The college expanded in ensuing years, including the construction of the engineering building in 1983, the business building in 1988, the Student Center in 1993, and the Health Technologies Building in 1995; the renovation and expansion of the library in 1997; the renovation of the Athletic and Fitness Center in 2000; the construction of the Holden University Center in 2011; and the addition of extension campuses in the Lake County locations of Madison in 1994 and Willowick in 1997. The Health Technologies Building was expanded further in the 2010s, reopening in 2018.

Lakeland's mailing address was Mentor from 1971 to 1994. (About a quarter of Lakeland's property extends into Mentor.)

Lakeland was the site of training camp for the Cleveland Browns from 1982 to 1991.

In 2024, the state auditor issued a report that the college was experiencing financial distress that was nearly severe enough to warrant formal action by the state. Enrollment was about half of what it was in 2012 but staffing levels remained the same and the college had opened new facilities, a combination of factors that had led the college into debt.

After multiple staffing cuts and changes to program offerings, Lakeland sold their newly built Holden University Center which sat vacant. On August 20, 2024, Signature Health signed a contract to purchase Lakeland's Holden University Center for $8 million. The purchase relieved some of Lakeland's financial deficit allowing the college to continue providing education to the region.

==Academics==
Lakeland is accredited by the Higher Learning Commission. The college offers more than 130 associate degree and certificate programs that prepare students for employment or transfer to a four-year college or university. Areas of study include arts and humanities, business technologies, engineering technologies, science and health technologies, and social science and public service. The college also offers non-credit community learning and professional development classes and workforce development training.

The Holden Center, constructed in 2011 was made to expand their offerings past 2-year degrees and into 4-year programs by partnering with other colleges.

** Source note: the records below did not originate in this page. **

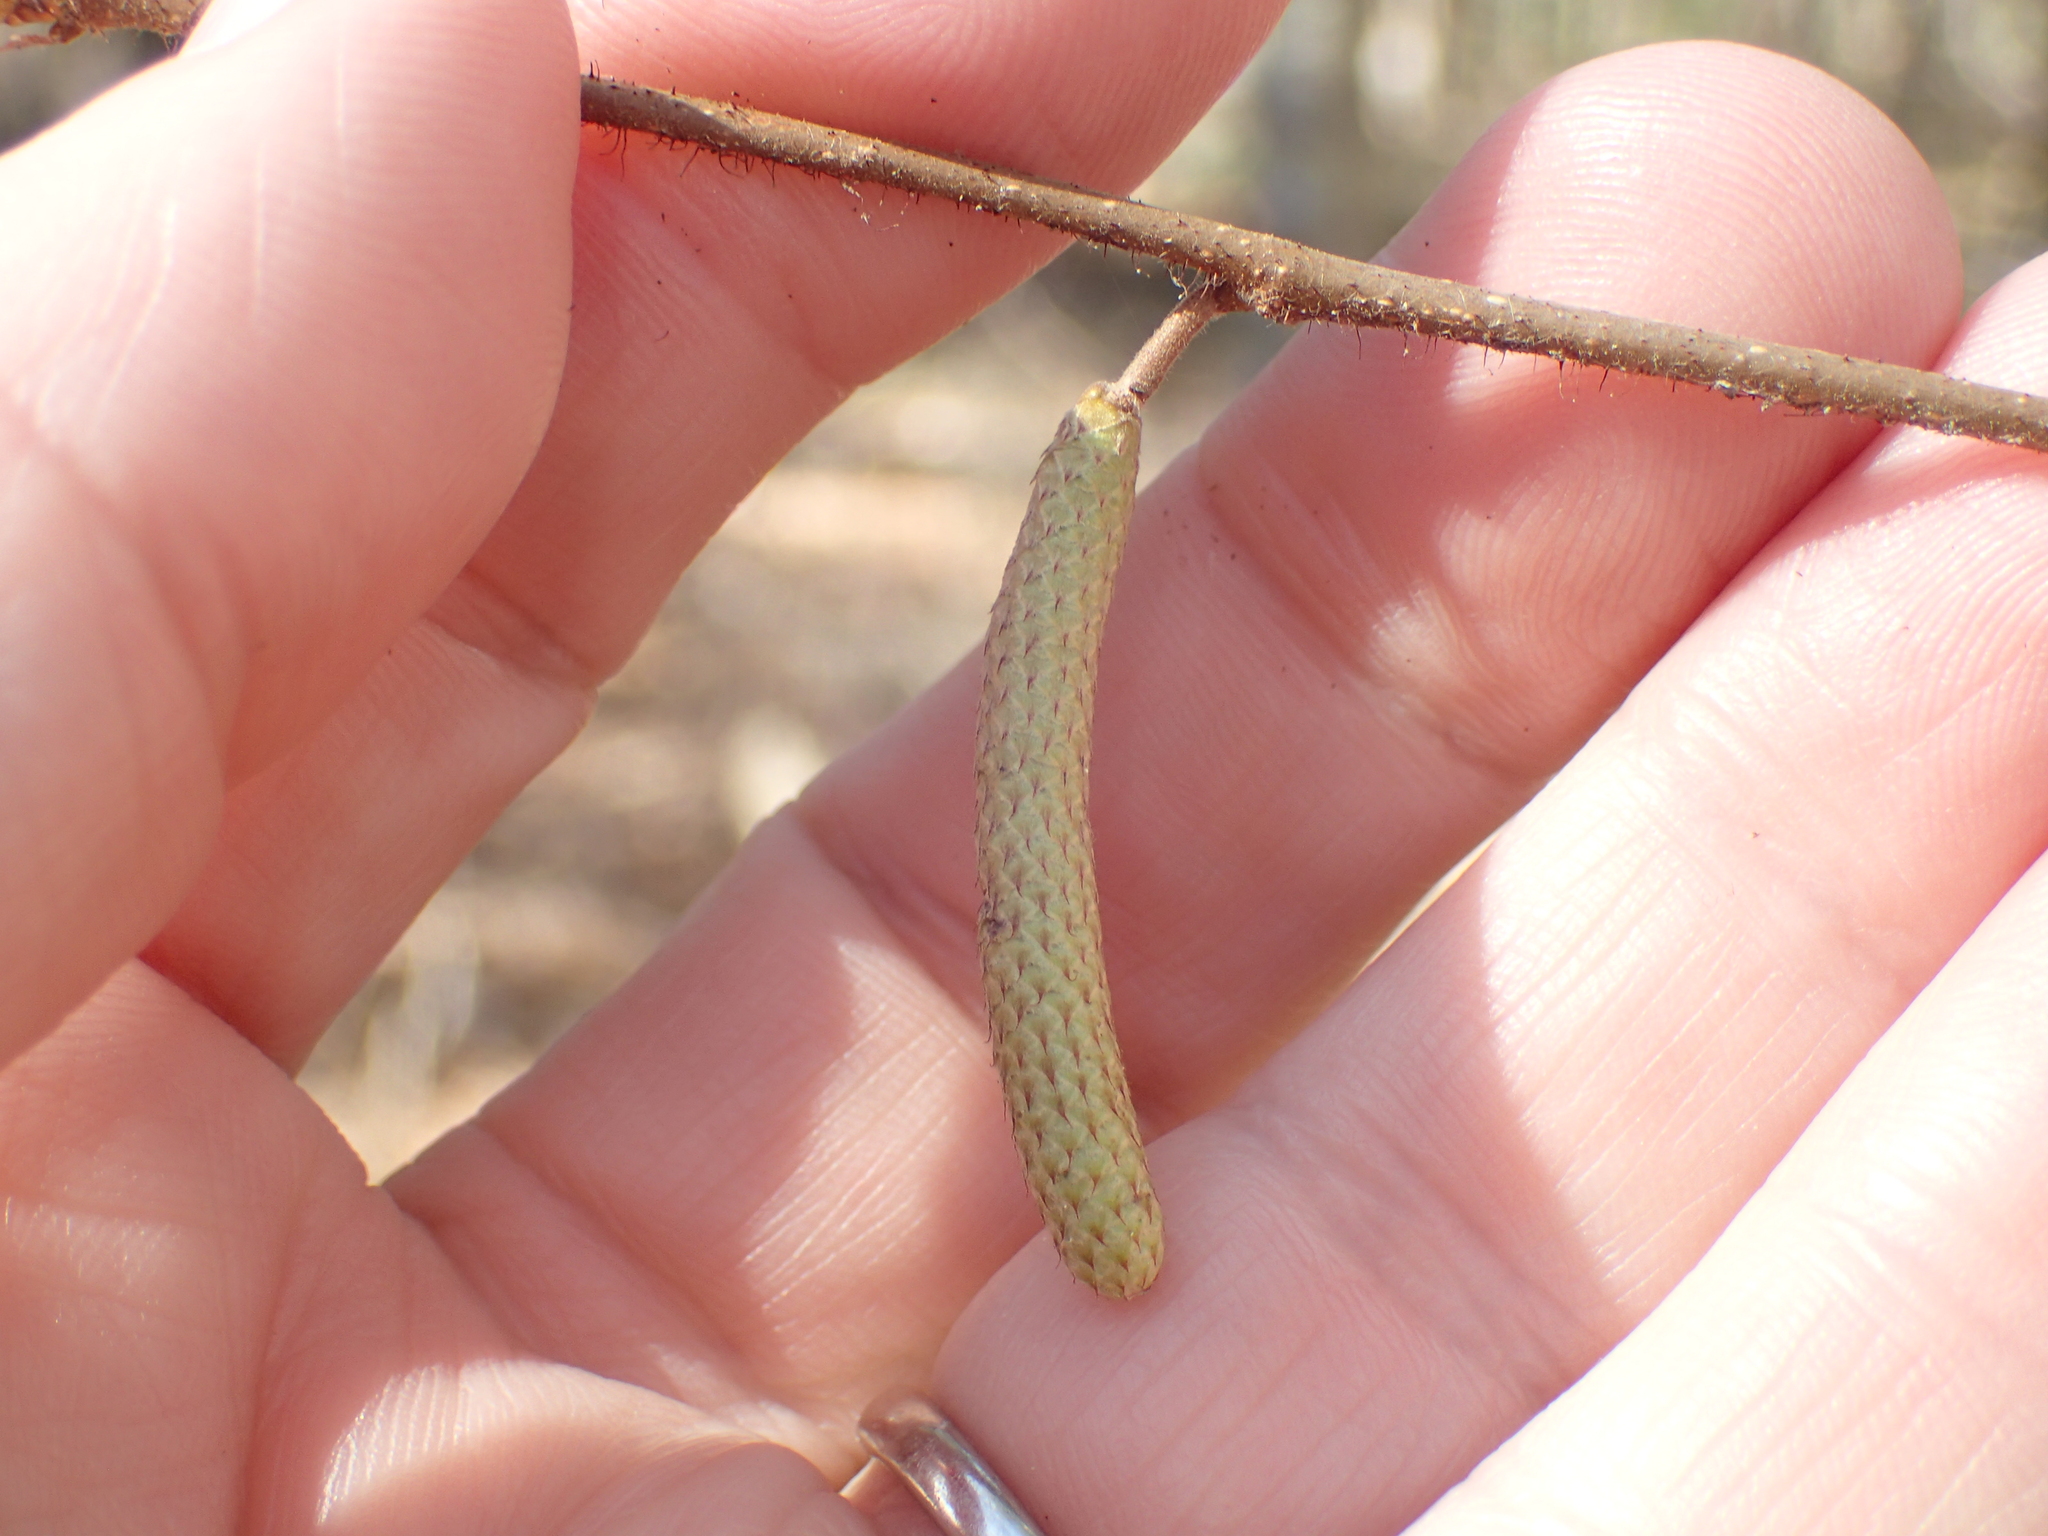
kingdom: Plantae
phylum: Tracheophyta
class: Magnoliopsida
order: Fagales
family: Betulaceae
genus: Corylus
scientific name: Corylus americana
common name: American hazel
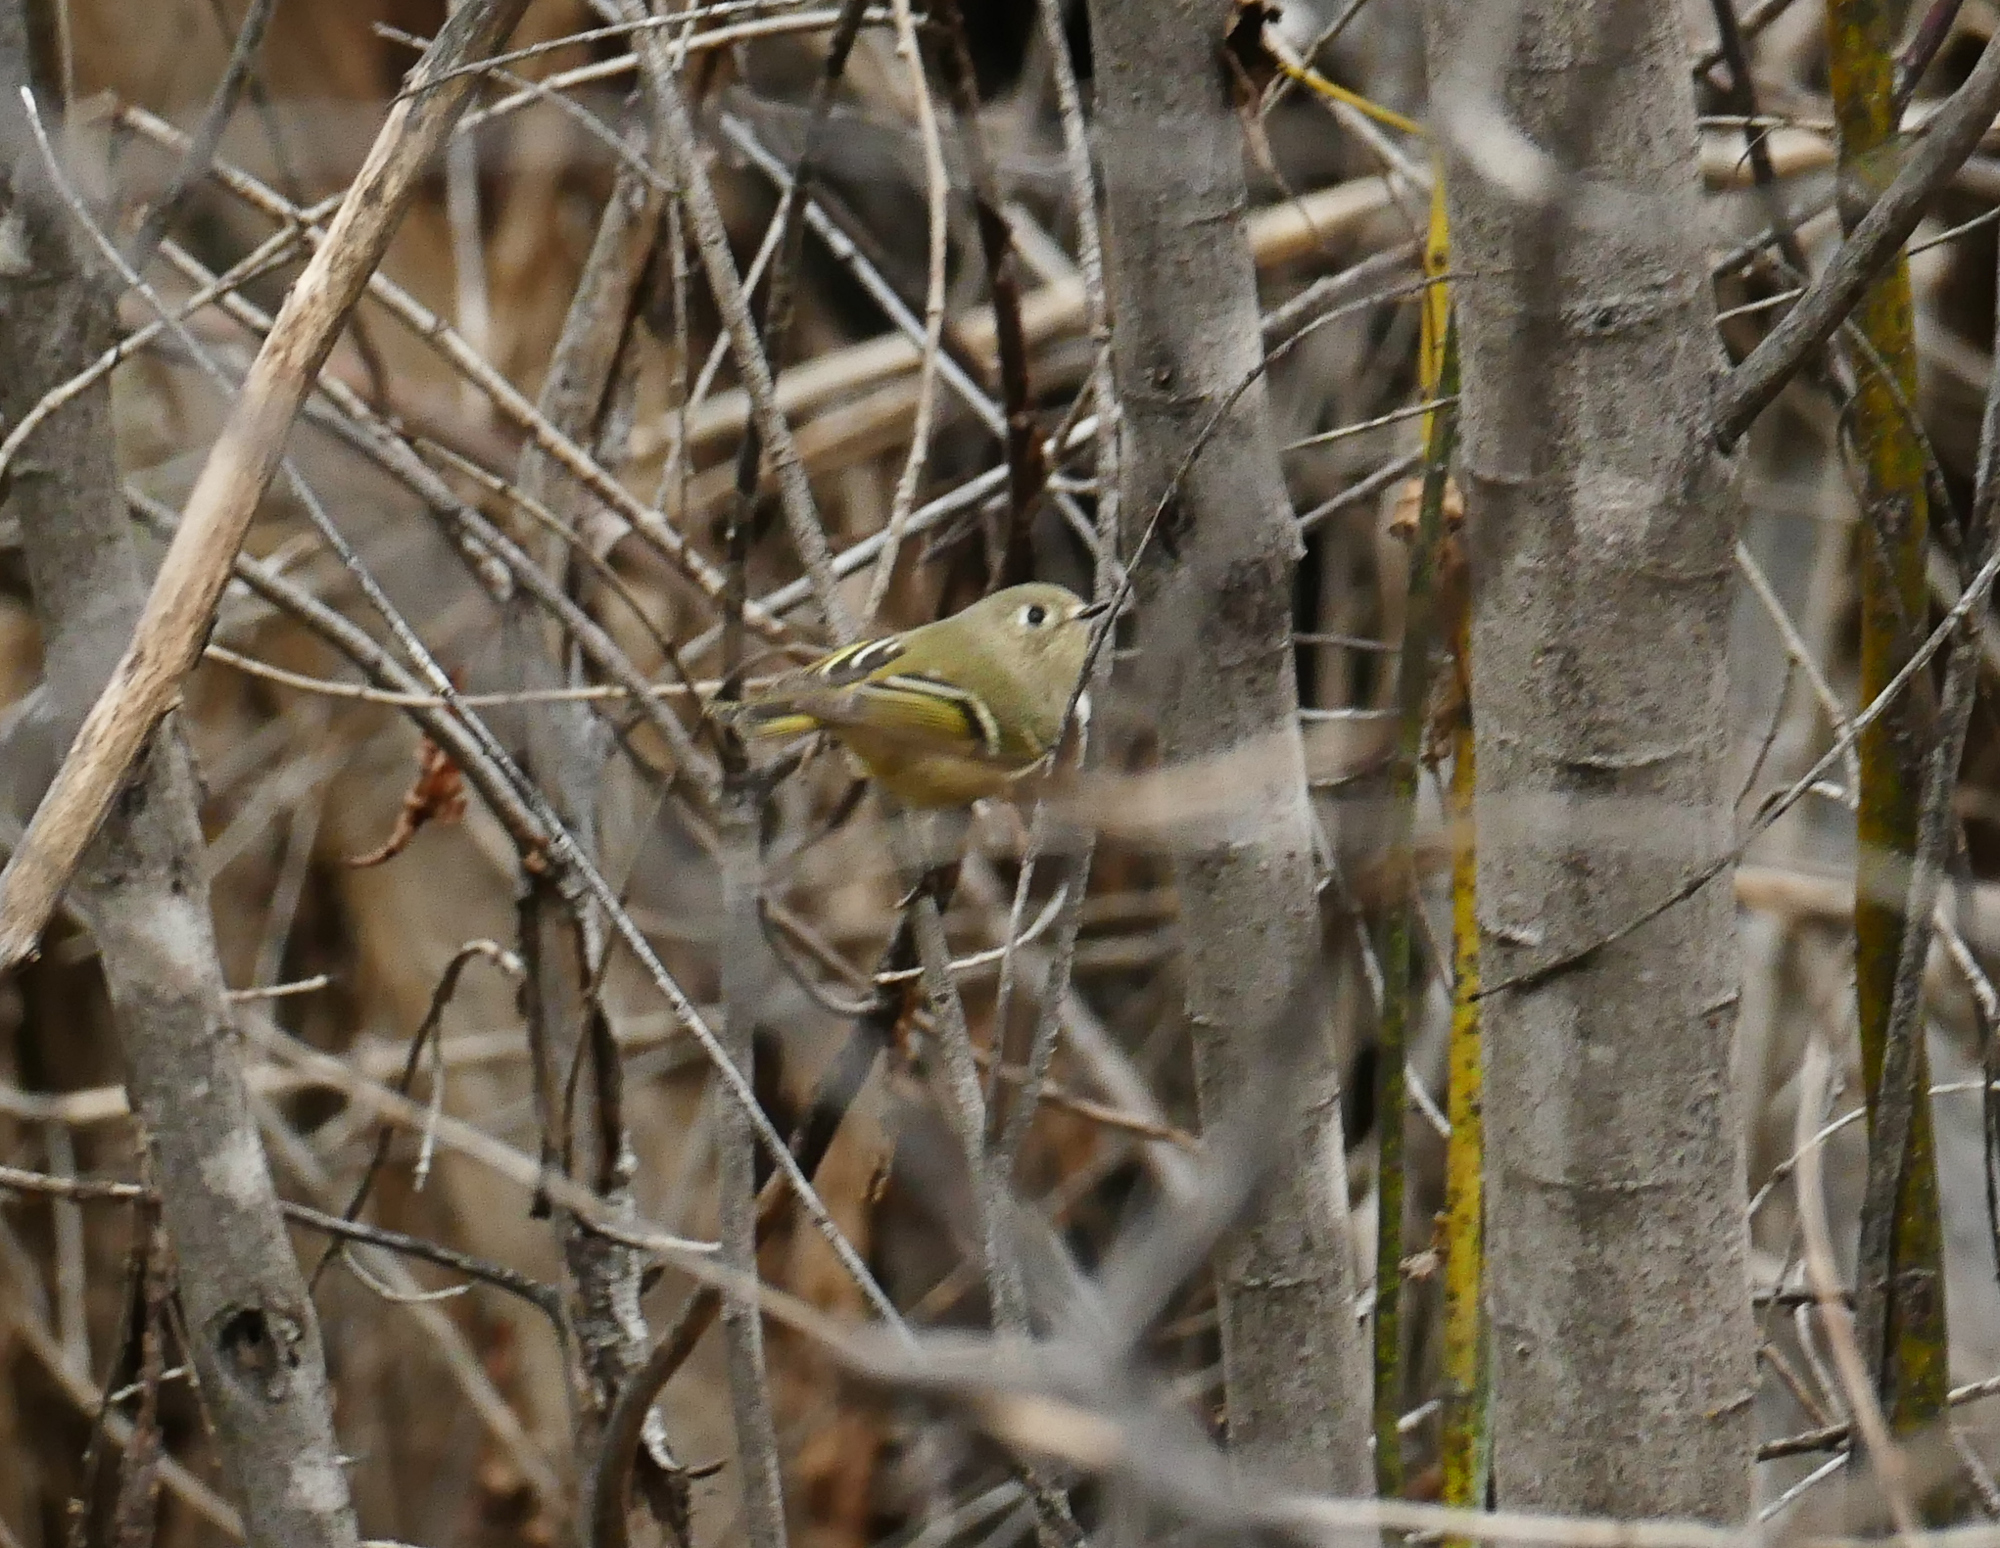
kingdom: Animalia
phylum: Chordata
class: Aves
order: Passeriformes
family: Regulidae
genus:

As of July, 2023, they have 11 partner colleges: BGSU, Youngstown State University, Ursuline College, The University of Akron, Notre Dame College, Lake Erie College, Kent State University, John Carroll University, Franklin University, Case Western University and Cleveland State University.

Their most popular degree program is Liberal arts and sciences, likely accounting for all of the associates of arts (no concentration) degrees they grant. Their second-most popular programs is nursing, making up over 10% of 2021 graduates. This may be in part due to the many prominent healthcare centers in northeast Ohio including the Cleveland Clinic and University Hospitals.

Lakeland offers several credit and noncredit courses at nearby partner high schools via the College Credit Plus Program. Classes offered here are the same as those in the regular Lakeland curriculum and are taught by the same pool of full-time and part-time faculty. Community learning courses are also offered, providing residents of the service area an opportunity to access noncredit, non-grade-based learning experiences. Courses are offered during the fall and spring semesters with limited offerings in the summer. Courses are conducted throughout the day, evening, and Saturday mornings.

==Athletics==

Lakeland Community College offers seven varsity athletic teams. Women's sports include basketball, softball, and volleyball. Men's sports include baseball, basketball, and soccer. Lakeland CC participates in Region XII of the NJCAA and are members of the Ohio Community College Athletic Conference (OCCAC).

The Lakeland Lakers have long been represented by a line drawing of a wave and a simple "L" on uniform caps. In 2019, a new logo and mascot named "Crash" were selected by the college.